I write often in this space about the trends, fads, buzzwords, and obsessions that preoccupy the world of work at any given time. But there are also subjects that seem to be of eternal interest, and one of them is "how to deal with negative attitudes in the workplace." To which my glib response is usually, "Don't."

Now sure, I know how unpleasant it can be to work with, or manage the work of, constant gripers and whiners. And yes, it's true that bad apples sometimes do spoil the whole bunch; negative employees can lower team morale, and they can certainly ruin even the best-planned meeting. But I question whether "dealing with" these people and their attitudes actually does any good.  

After all, as we all learned in Management 101 (right?), you can't manage attitudes; you can only manage behaviors.
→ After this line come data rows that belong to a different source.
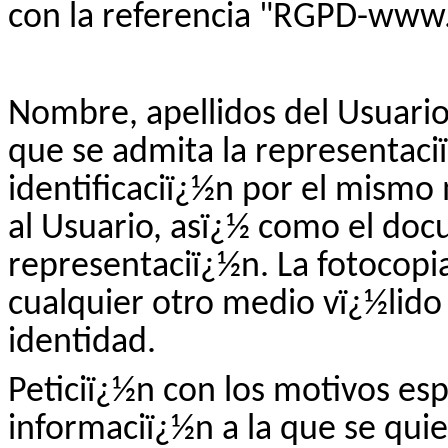
con la referencia "RGPD-www.v
Nombre, apellidos del Usuario 
que se admita la representaci
identificaciï¿½n por el mismo
al Usuario, asï¿½ como el doc
representaciï¿½n. La fotocopia
cualquier otro medio vï¿½lido
identidad.
Peticiï¿½n con los motivos esp
informaciï¿½n a la que se quie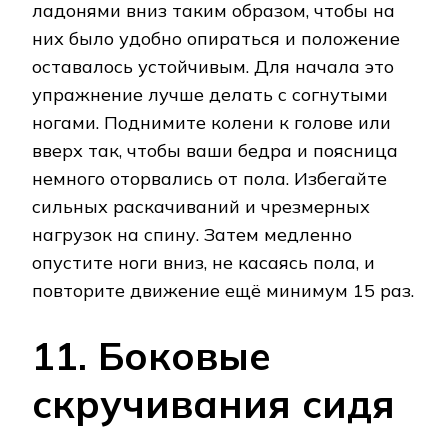
ладонями вниз таким образом, чтобы на
них было удобно опираться и положение
оставалось устойчивым. Для начала это
упражнение лучше делать с согнутыми
ногами. Поднимите колени к голове или
вверх так, чтобы ваши бедра и поясница
немного оторвались от пола. Избегайте
сильных раскачиваний и чрезмерных
нагрузок на спину. Затем медленно
опустите ноги вниз, не касаясь пола, и
повторите движение ещё минимум 15 раз.
11. Боковые
скручивания сидя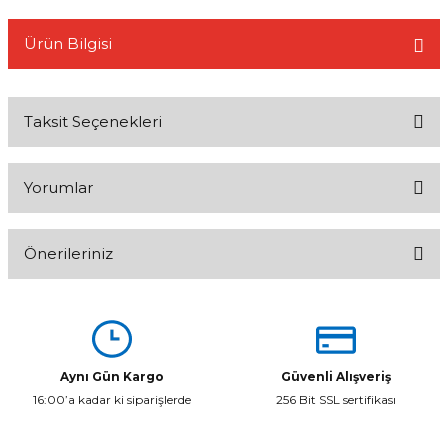
Ürün Bilgisi
L
Taksit Seçenekleri
Yorumlar
Önerileriniz
Bu ürüne ilk yorumu siz yapın!
Bu ürünün fiyat bilgisi, resim, ürün açıklamalarında ve diğer
konularda yetersiz gördüğünüz noktaları öneri formunu kullanarak
Yorum Yaz
tarafımıza iletebilirsiniz.
Görüş ve önerileriniz için teşekkür ederiz.
Aynı Gün Kargo
Güvenli Alışveriş
16:00’a kadar ki siparişlerde
256 Bit SSL sertifikası
Ürün resmi kalitesiz, bozuk veya görüntülenemiyor.
Ürün açıklamasında eksik bilgiler bulunuyor.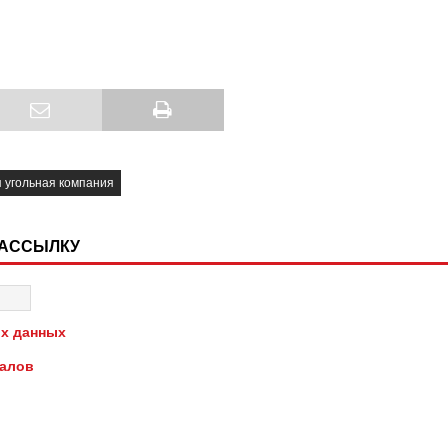
 угольная компания
РАССЫЛКУ
х данных
иалов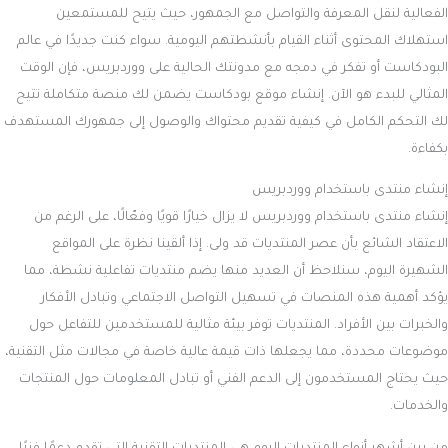
الفعالية لنقل المعرفة والتواصل مع الجمهور، حيث يتيح للمستمعين
استهلاك المحتوى أثناء القيام بأنشطتهم اليومية. سواء كنت جديدًا في عالم
البودكاست أو تفكر في دمجه مع مدونتك الحالية على ووردبريس، فإن الوقت
المثالي للبدء هو الآن. إنشاء موقع بودكاست يضمن لك منصة متكاملة تتيح
لك التحكم الكامل في كيفية تقديم محتواك والوصول إلى جمهورك المستهدف
بكفاءة.
إنشاء منتدى باستخدام ووردبريس
إنشاء منتدى باستخدام ووردبريس لا يزال خيارًا قويًا وفعّالًا، على الرغم من
الاعتقاد الشائع بأن عصر المنتديات قد ولى. إذا ألقينا نظرة على المواقع
الشهيرة اليوم، سنلاحظ أن العديد منها يضم منتديات تفاعلية نشطة، مما
يؤكد أهمية هذه المنصات في تسهيل التواصل الاجتماعي وتبادل الأفكار
والخبرات بين الأفراد. المنتديات توفر بيئة مثالية للمستخدمين للتفاعل حول
موضوعات محددة، مما يجعلها ذات قيمة عالية خاصة في مجالات مثل التقنية،
حيث يحتاج المستخدمون إلى الدعم الفني أو تبادل المعلومات حول المنتجات
والخدمات.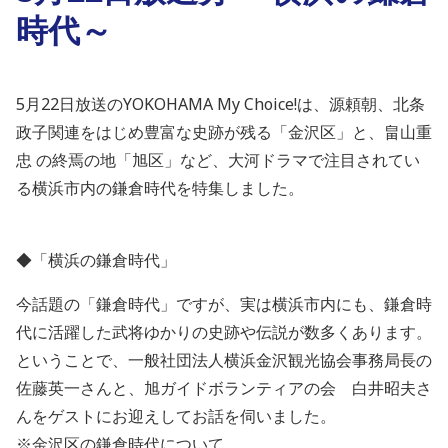
時代～
5月22日放送のYOKOHAMA My Choice!は、
源頼朝、北条
政子関連をはじめ豊富な史跡が残る「金沢区」と、
畠山重
忠
の終焉の地「旭区」など、
大河ドラマで注目されてい
る横浜市内の鎌倉時代を特集しました。
◆「横浜の鎌倉時代」
今話題の「鎌倉時代」ですが、実は横浜市内にも、鎌倉時
代に活躍した武将ゆかりの史跡や伝説が数多くあります。
ということで、一般社団法人横浜金沢観光協会事務局長の
佐藤英一さんと、旭ガイドボランティアの会 白井昭夫さ
んをゲストにお迎えしてお話を伺いました。
※金沢区の鎌倉時代について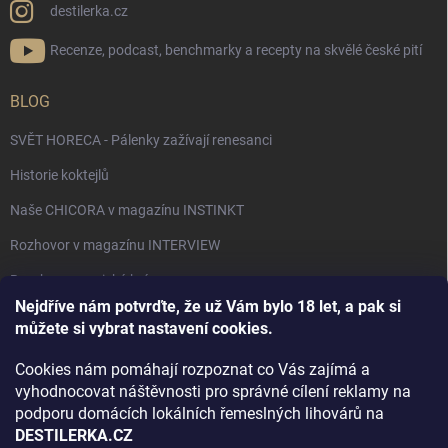
destilerka.cz
Recenze, podcast, benchmarky a recepty na skvělé české pití
BLOG
SVĚT HORECA - Pálenky zažívají renesanci
Historie koktejlů
Naše CHICORA v magazínu INSTINKT
Rozhovor v magazínu INTERVIEW
Bourbon, americká krása.
Nejdříve nám potvrďte, že už Vám bylo 18 let, a pak si
Napsali v TÝDNU o naší práci
můžete si vybrat nastavení cookies.
Když ovoce dostane druhý život
Cookies nám pomáhají rozpoznat co Vás zajímá a
Rozhovor s DESTILERKA.CZ v magazínu DRINKING-CAT
vyhodnocovat náštěvnosti pro správné cílení reklamy na
podporu domácích lokálních řemeslných lihovárů na
Jak vybrat dárek na Vánoce
DESTILERKA.CZ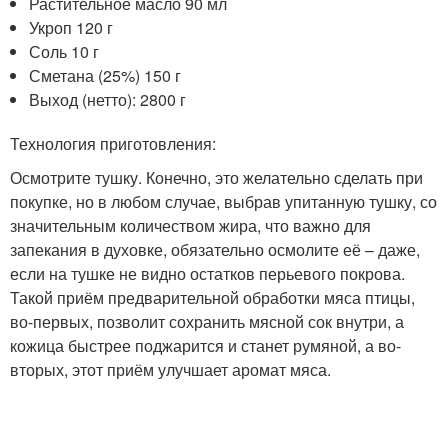
Растительное масло 90 мл
Укроп 120 г
Соль 10 г
Сметана (25%) 150 г
Выход (нетто): 2800 г
Технология приготовления:
Осмотрите тушку. Конечно, это желательно сделать при
покупке, но в любом случае, выбрав упитанную тушку, со
значительным количеством жира, что важно для
запекания в духовке, обязательно осмолите её – даже,
если на тушке не видно остатков перьевого покрова.
Такой приём предварительной обработки мяса птицы,
во-первых, позволит сохранить мясной сок внутри, а
кожица быстрее поджарится и станет румяной, а во-
вторых, этот приём улучшает аромат мяса.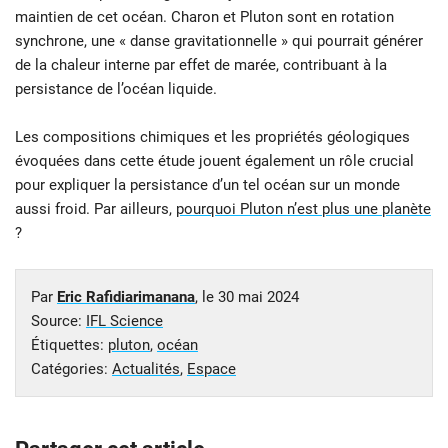
maintien de cet océan. Charon et Pluton sont en rotation
synchrone, une « danse gravitationnelle » qui pourrait générer
de la chaleur interne par effet de marée, contribuant à la
persistance de l’océan liquide.
Les compositions chimiques et les propriétés géologiques
évoquées dans cette étude jouent également un rôle crucial
pour expliquer la persistance d’un tel océan sur un monde
aussi froid. Par ailleurs,
pourquoi Pluton n’est plus une planète
?
Par
Eric Rafidiarimanana
, le
30 mai 2024
Source:
IFL Science
Étiquettes:
pluton
,
océan
Catégories:
Actualités
,
Espace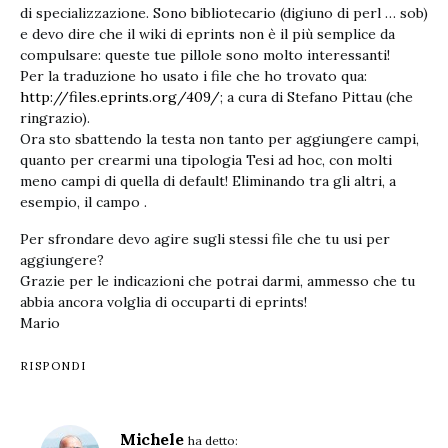
di specializzazione. Sono bibliotecario (digiuno di perl … sob)
e devo dire che il wiki di eprints non è il più semplice da
compulsare: queste tue pillole sono molto interessanti!
Per la traduzione ho usato i file che ho trovato qua:
http://files.eprints.org/409/
; a cura di Stefano Pittau (che
ringrazio).
Ora sto sbattendo la testa non tanto per aggiungere campi,
quanto per crearmi una tipologia Tesi ad hoc, con molti
meno campi di quella di default! Eliminando tra gli altri, a
esempio, il campo .
Per sfrondare devo agire sugli stessi file che tu usi per
aggiungere?
Grazie per le indicazioni che potrai darmi, ammesso che tu
abbia ancora volglia di occuparti di eprints!
Mario
RISPONDI
Michele
ha detto: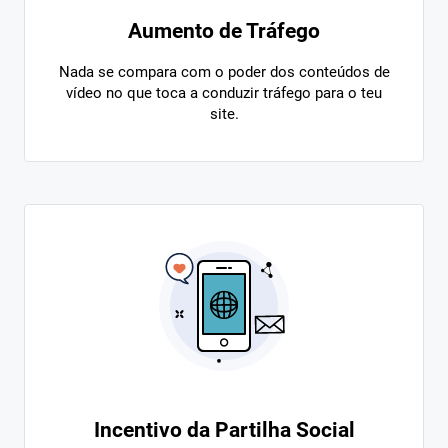
Aumento de Tráfego
Nada se compara com o poder dos conteúdos de
vídeo no que toca a conduzir tráfego para o teu
site.
Incentivo da Partilha Social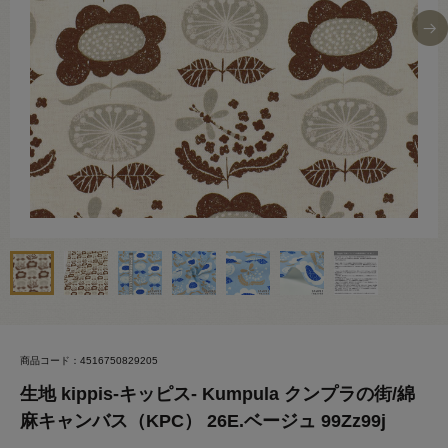
商品コード：4516750829205
生地 kippis-キッピス- Kumpula クンプラの街/綿
麻キャンバス（KPC） 26E.ベージュ 99Zz99j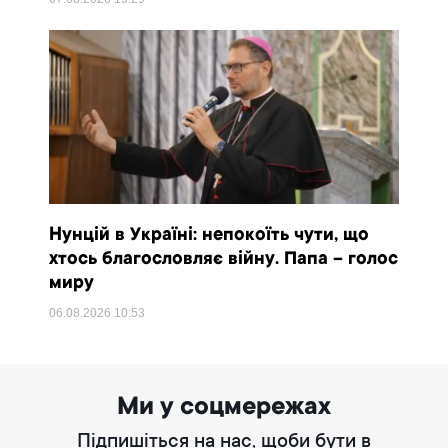
Нунцій в Україні: непокоїть чути, що
хтось благословляє війну. Папа – голос
миру
06.08.2026
10:53
Ми у соцмережах
Підпишіться на нас, щоби бути в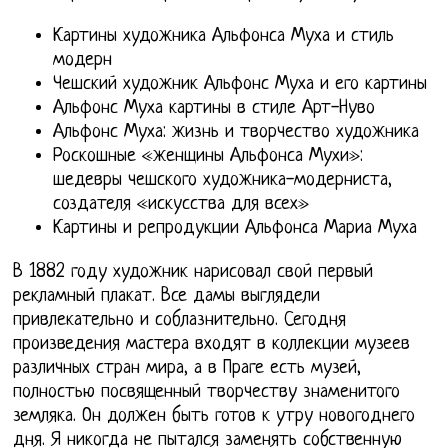
Картины художника Альфонса Муха и стиль
модерн
Чешский художник Альфонс Муха и его картины
Альфонс Муха картины в стиле Арт-Нуво
Альфонс Муха: жизнь и творчество художника
Роскошные «женщины Альфонса Мухи»:
шедевры чешского художника-модерниста,
создателя «искусства для всех»
Картины и репродукции Альфонса Мариа Муха
В 1882 году художник нарисовал свой первый
рекламный плакат. Все дамы выглядели
привлекательно и соблазнительно. Сегодня
произведения мастера входят в коллекции музеев
различных стран мира, а в Праге есть музей,
полностью посвященный творчеству знаменитого
земляка. Он должен быть готов к утру новогоднего
дня. Я никогда не пытался заменять собственную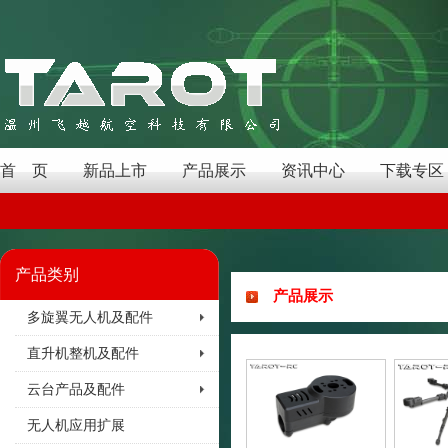
首 页
新品上市
产品展示
资讯中心
下载专区
产品类别
产品展示
多旋翼无人机及配件
直升机整机及配件
云台产品及配件
无人机应用扩展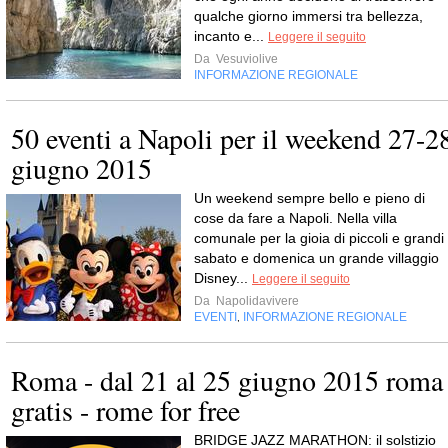
qualche giorno immersi tra bellezza,
incanto e...
Leggere il seguito
Da
Vesuviolive
INFORMAZIONE REGIONALE
50 eventi a Napoli per il weekend 27-2
giugno 2015
Un weekend sempre bello e pieno di
cose da fare a Napoli. Nella villa
comunale per la gioia di piccoli e grandi
sabato e domenica un grande villaggio
Disney...
Leggere il seguito
Da
Napolidavivere
EVENTI
INFORMAZIONE REGIONALE
,
Roma - dal 21 al 25 giugno 2015 roma
gratis - rome for free
BRIDGE JAZZ MARATHON: il solstizio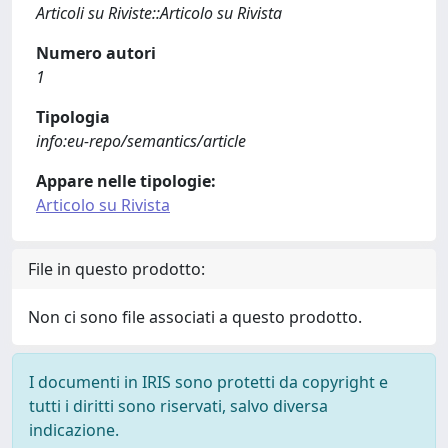
Articoli su Riviste::Articolo su Rivista
Numero autori
1
Tipologia
info:eu-repo/semantics/article
Appare nelle tipologie:
Articolo su Rivista
File in questo prodotto:
Non ci sono file associati a questo prodotto.
I documenti in IRIS sono protetti da copyright e
tutti i diritti sono riservati, salvo diversa
indicazione.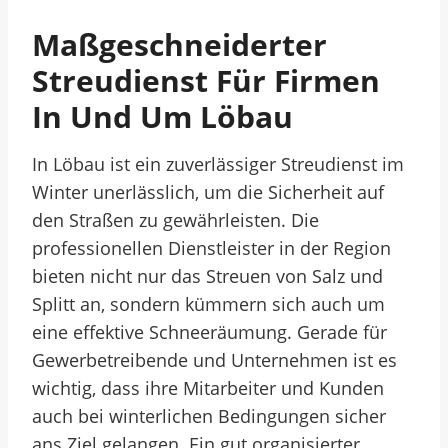
Maßgeschneiderter
Streudienst Für Firmen
In Und Um Löbau
In Löbau ist ein zuverlässiger Streudienst im
Winter unerlässlich, um die Sicherheit auf
den Straßen zu gewährleisten. Die
professionellen Dienstleister in der Region
bieten nicht nur das Streuen von Salz und
Splitt an, sondern kümmern sich auch um
eine effektive Schneeräumung. Gerade für
Gewerbetreibende und Unternehmen ist es
wichtig, dass ihre Mitarbeiter und Kunden
auch bei winterlichen Bedingungen sicher
ans Ziel gelangen. Ein gut organisierter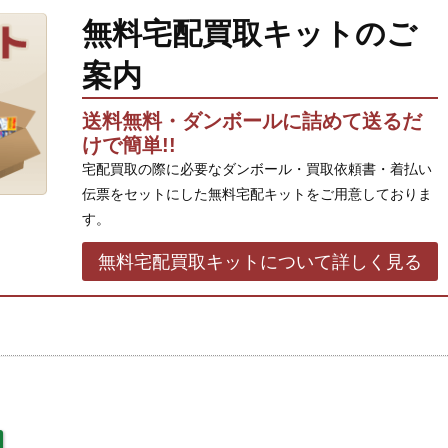
無料宅配買取キットのご
案内
送料無料・ダンボールに詰めて送るだ
けで簡単!!
宅配買取の際に必要なダンボール・買取依頼書・着払い
伝票をセットにした無料宅配キットをご用意しておりま
す。
無料宅配買取キットについて詳しく見る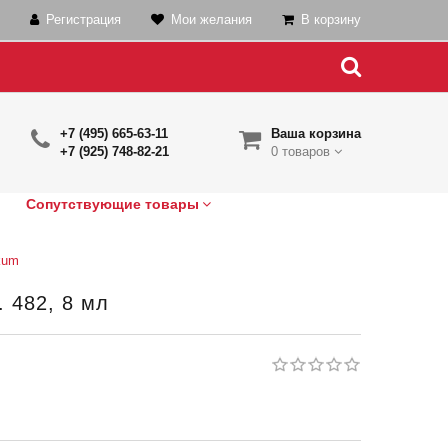
Регистрация
Мои желания
В корзину
+7 (495) 665-63-11
Ваша корзина
+7 (925) 748-82-21
0 товаров
Сопутствующие товары
kum
. 482, 8 мл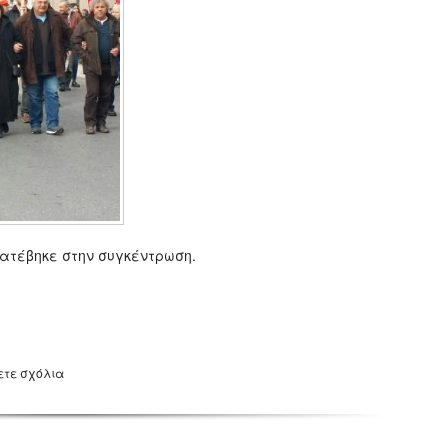
ατέβηκε στην συγκέντρωση.
ετε σχόλια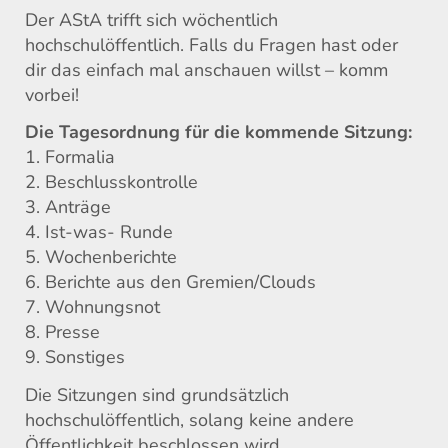
Der AStA trifft sich wöchentlich
hochschulöffentlich. Falls du Fragen hast oder
dir das einfach mal anschauen willst – komm
vorbei!
Die Tagesordnung für die kommende Sitzung:
1. Formalia
2. Beschlusskontrolle
3. Anträge
4. Ist-was- Runde
5. Wochenberichte
6. Berichte aus den Gremien/Clouds
7. Wohnungsnot
8. Presse
9. Sonstiges
Die Sitzungen sind grundsätzlich
hochschulöffentlich, solang keine andere
Öffentlichkeit beschlossen wird.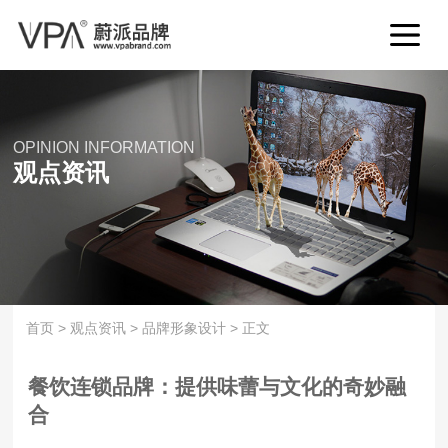
OPINION INFORMATION
观点资讯
首页
>
观点资讯
>
品牌形象设计
>
正文
餐饮连锁品牌：提供味蕾与文化的奇妙融
合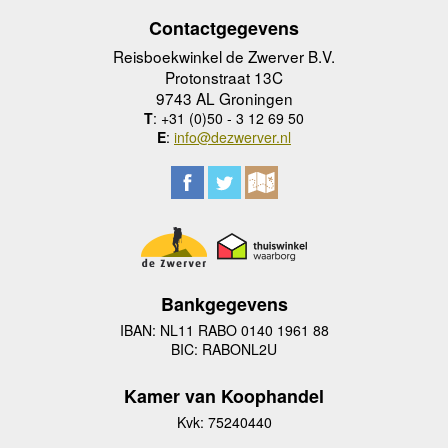
Contactgegevens
Reisboekwinkel de Zwerver B.V.
Protonstraat 13C
9743 AL Groningen
T
: +31 (0)50 - 3 12 69 50
E
:
info@dezwerver.nl
Bankgegevens
IBAN: NL11 RABO 0140 1961 88
BIC: RABONL2U
Kamer van Koophandel
Kvk: 75240440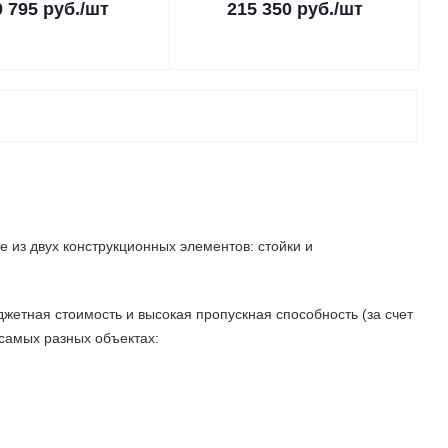
0 795 руб.
/шт
215 350 руб.
/шт
 из двух конструкционных элементов: стойки и
жетная стоимость и высокая пропускная способность (за счет
 самых разных объектах: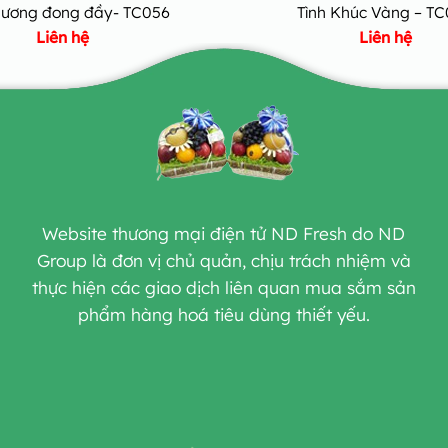
hương đong đầy- TC056
Tình Khúc Vàng – T
Liên hệ
Liên hệ
Website thương mại điện tử ND Fresh do ND
Group là đơn vị chủ quản, chịu trách nhiệm và
thực hiện các giao dịch liên quan mua sắm sản
phẩm hàng hoá tiêu dùng thiết yếu.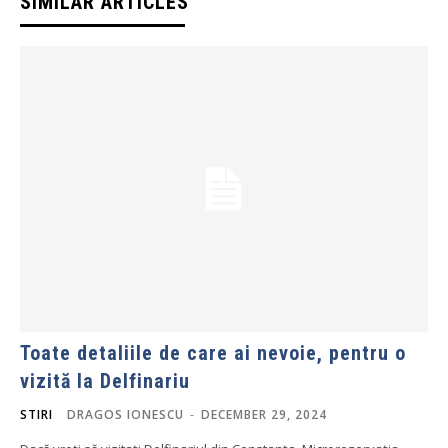
SIMILAR ARTICLES
Toate detaliile de care ai nevoie, pentru o
vizită la Delfinariu
STIRI
DRAGOS IONESCU
-
DECEMBER 29, 2024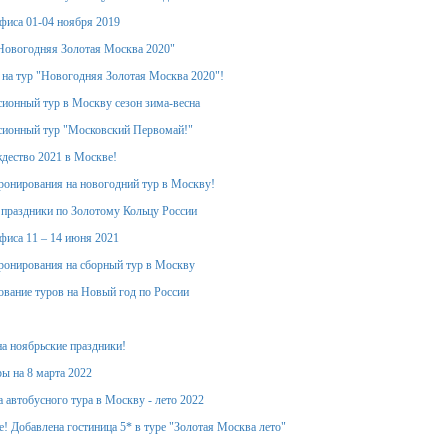
фиса 01-04 ноября 2019
Новогодняя Золотая Москва 2020"
 на тур "Новогодняя Золотая Москва 2020"!
ионный тур в Москву сезон зима-весна
сионный тур "Московский Первомай!"
дество 2021 в Москве!
ронирования на новогодний тур в Москву!
 праздники по Золотому Кольцу России
фиса 11 – 14 июня 2021
ронирования на сборный тур в Москву
вание туров на Новый год по России
на ноябрьские праздники!
ы на 8 марта 2022
 автобусного тура в Москву - лето 2022
! Добавлена гостиница 5* в туре "Золотая Москва лето"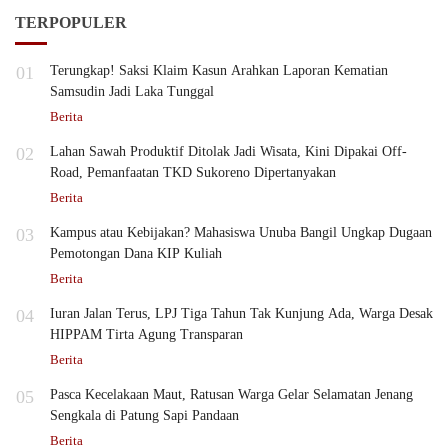
TERPOPULER
01
Terungkap! Saksi Klaim Kasun Arahkan Laporan Kematian
Samsudin Jadi Laka Tunggal
Berita
02
Lahan Sawah Produktif Ditolak Jadi Wisata, Kini Dipakai Off-
Road, Pemanfaatan TKD Sukoreno Dipertanyakan
Berita
03
Kampus atau Kebijakan? Mahasiswa Unuba Bangil Ungkap Dugaan
Pemotongan Dana KIP Kuliah
Berita
04
Iuran Jalan Terus, LPJ Tiga Tahun Tak Kunjung Ada, Warga Desak
HIPPAM Tirta Agung Transparan
Berita
05
Pasca Kecelakaan Maut, Ratusan Warga Gelar Selamatan Jenang
Sengkala di Patung Sapi Pandaan
Berita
If someone's negativity translates into not doing the job, or bothering other people when they're trying to do their jobs, then certainly a corrective word from the boss is in order. But simply being a sourpuss isn't a firing offense.  

Though I typically balk at management advice that takes its cues from parenting, I do think that the best way to "deal with" negative employees is the same way I deal with my son when he's being fussy, which thankfully isn't very often--I ignore him. Simply refuse to engage with these attitudes. Even scolding your sourpusses gives their viewpoints attention and oxygen they don't deserve. Don't put yourself and your team in the position of being responsible for someone else's happiness.  

Let me be clear and careful here; I'm not suggesting that you ignore genuine problems on your team that are the cause of employee complaints and gripes. Even when the negativity is frustrating to you--for instance, when it's spawned by situations beyond your control--it's crucial to acknowledge and respond to real obstacles to job satisfaction. But "negative attitudes" to me implies people who complain about things that, ultimately, only they can solve--by changing their attitudes or finding new jobs. Those complaints deserve only the bare minimum of your time and energy.